Calico Labs (South San Francisco) seeks a research associate or senior research associate in cell biology/biochemistry. Applicants should have a bachelor’s or master’s degree in biology, cell biology, molecular biology or biochemistry as well as multiple years of experience with tissue culture and cell-based assays.

Takeda (Cambridge, Mass.) seeks a senior scientist II in cell and molecular biology to join its molecular and cellular oncology group. Applicants should have a Ph.D. with five to 10 years of additional experience relevant to cancer drug discovery.

Fluidigm (San Francisco) seeks a senior scientist in molecular biology with a M.S. or physics, materials science, engineering, molecular biology or chemistry. Applicants should also have experience developing applications on microfluidic devices.

Academic jobs

Since I don’t have experience searching for an academic job, I asked a graduate school colleague of mine, Tonya Gilbert, to shed some light on her recent experiences securing a postdoctoral fellowship. Gilbert is a research fellow at MGH/Harvard Medical School in the lab of Jacob Hooker. She outlined her job acquisition experience into six basic steps, similar to the process for nonacademic jobs.

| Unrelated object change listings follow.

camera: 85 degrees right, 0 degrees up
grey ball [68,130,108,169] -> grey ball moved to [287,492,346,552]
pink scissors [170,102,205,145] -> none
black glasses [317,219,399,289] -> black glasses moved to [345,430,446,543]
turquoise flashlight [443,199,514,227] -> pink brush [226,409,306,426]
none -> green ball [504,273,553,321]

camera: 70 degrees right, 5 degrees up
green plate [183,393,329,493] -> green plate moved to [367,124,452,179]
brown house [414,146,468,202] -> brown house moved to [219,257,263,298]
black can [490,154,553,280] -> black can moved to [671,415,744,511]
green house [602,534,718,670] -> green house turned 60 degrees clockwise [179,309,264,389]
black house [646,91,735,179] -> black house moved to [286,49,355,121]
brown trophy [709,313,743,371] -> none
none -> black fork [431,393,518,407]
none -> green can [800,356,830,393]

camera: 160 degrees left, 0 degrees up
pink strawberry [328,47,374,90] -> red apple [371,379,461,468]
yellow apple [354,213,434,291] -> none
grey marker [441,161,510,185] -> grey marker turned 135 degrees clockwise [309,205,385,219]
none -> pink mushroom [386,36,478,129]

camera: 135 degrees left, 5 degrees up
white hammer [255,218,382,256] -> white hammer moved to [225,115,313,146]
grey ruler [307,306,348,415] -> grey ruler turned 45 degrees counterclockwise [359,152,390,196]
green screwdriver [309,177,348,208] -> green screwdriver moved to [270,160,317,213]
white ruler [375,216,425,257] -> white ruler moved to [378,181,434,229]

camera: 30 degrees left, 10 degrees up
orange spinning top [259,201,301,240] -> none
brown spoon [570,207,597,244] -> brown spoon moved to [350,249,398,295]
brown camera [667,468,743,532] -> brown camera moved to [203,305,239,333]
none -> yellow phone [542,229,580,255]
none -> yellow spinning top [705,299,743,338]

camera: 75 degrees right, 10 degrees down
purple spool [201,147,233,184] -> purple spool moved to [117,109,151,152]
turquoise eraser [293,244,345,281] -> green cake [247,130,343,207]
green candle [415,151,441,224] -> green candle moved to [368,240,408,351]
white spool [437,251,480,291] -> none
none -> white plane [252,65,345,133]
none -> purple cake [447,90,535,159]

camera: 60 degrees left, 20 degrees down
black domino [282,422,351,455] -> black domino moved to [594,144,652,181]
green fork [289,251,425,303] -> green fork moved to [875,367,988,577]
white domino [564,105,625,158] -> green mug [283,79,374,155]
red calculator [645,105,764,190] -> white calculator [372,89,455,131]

Step 1: Search and identify laboratories of interest. Reflect on the unique skills you can offer and what you hope to learn. Do you want to transition to a new field? Do you want to learn a new technique? As yourself these questions to help outline your strategy.

Step 2: Prepare cover letters specific to each laboratory that clearly state why you are interested. In your letters, offer reference names and contact information (make sure you check with your references first). Email these cover letters with an up-to-date CV attached. You might consider coordinating with your current adviser to email a letter of reference on the same day to make sure your potential new adviser gets a complete package in their inbox.

Step 3: Hooray, you’ve received an interview request! Prepare for the interview by reading publications from the laboratory and researching potential project ideas. Create a polished presentation on your own work and practice communicating your thesis findings effectively. If the interview is by remote, consider asking for a site visit to further inform your decision.

Step 4: Follow up with thank-you emails to the interviewers.Use individual emails to each person you met, and add details of your conversation if possible. Taking notes during your interview may help you do that.

Step 5: With that polished presentation and stellar thank-you emails, you receive an offer, and you can accept your new position.

Step 6: Keep in close contact with your new adviser about your graduation progress. You have to buckle down and finish your thesis research, possibly publish some papers, plan and give a thesis defense, and possibly coordinate a move to a new city. The final six months of graduate school are a whirlwind, but you need to check in and keep your new adviser informed of any substantial changes in your timeline.

This process might differ depending on the labs to which you apply, so, as with nonacademic jobs, don’t be alarmed if some steps move or get added or changed. Below are a few academic jobs you can use if you’re ready to practice these skills.

The University of California, Berkeley, integrative biology department  (Berkeley, Calif.) seeks applicants for a postdoctoral position studying the evolution of metabolic physiology of insects in the lab of Caroline Williams. Applicants should have a Ph.D. in biochemistry, physiology or molecular biology.

The University of Virginia biology department (Charlotte, Va.) seeks candidates for a research associate (postdoctoral) position in the lab of Cristian Danna to study novel plant defense mechanisms and reciprocal mechanisms in microbial pathogens. Requires a Ph.D. in molecular biology, genetics, chemistry, biochemistry or a related field.

Goucher College (Baltimore, Md.) invites candidates to apply for a postdoctoral teaching fellowship in the chemistry department. Contribute to analytical and general chemistry courses, and teach a course with lab for nonscience majors emphasizing the environmental applications of chemistry. Requires a Ph.D. in chemistry. (Goucher, by the way, has a unique approach to admissions: It accepts video applications!)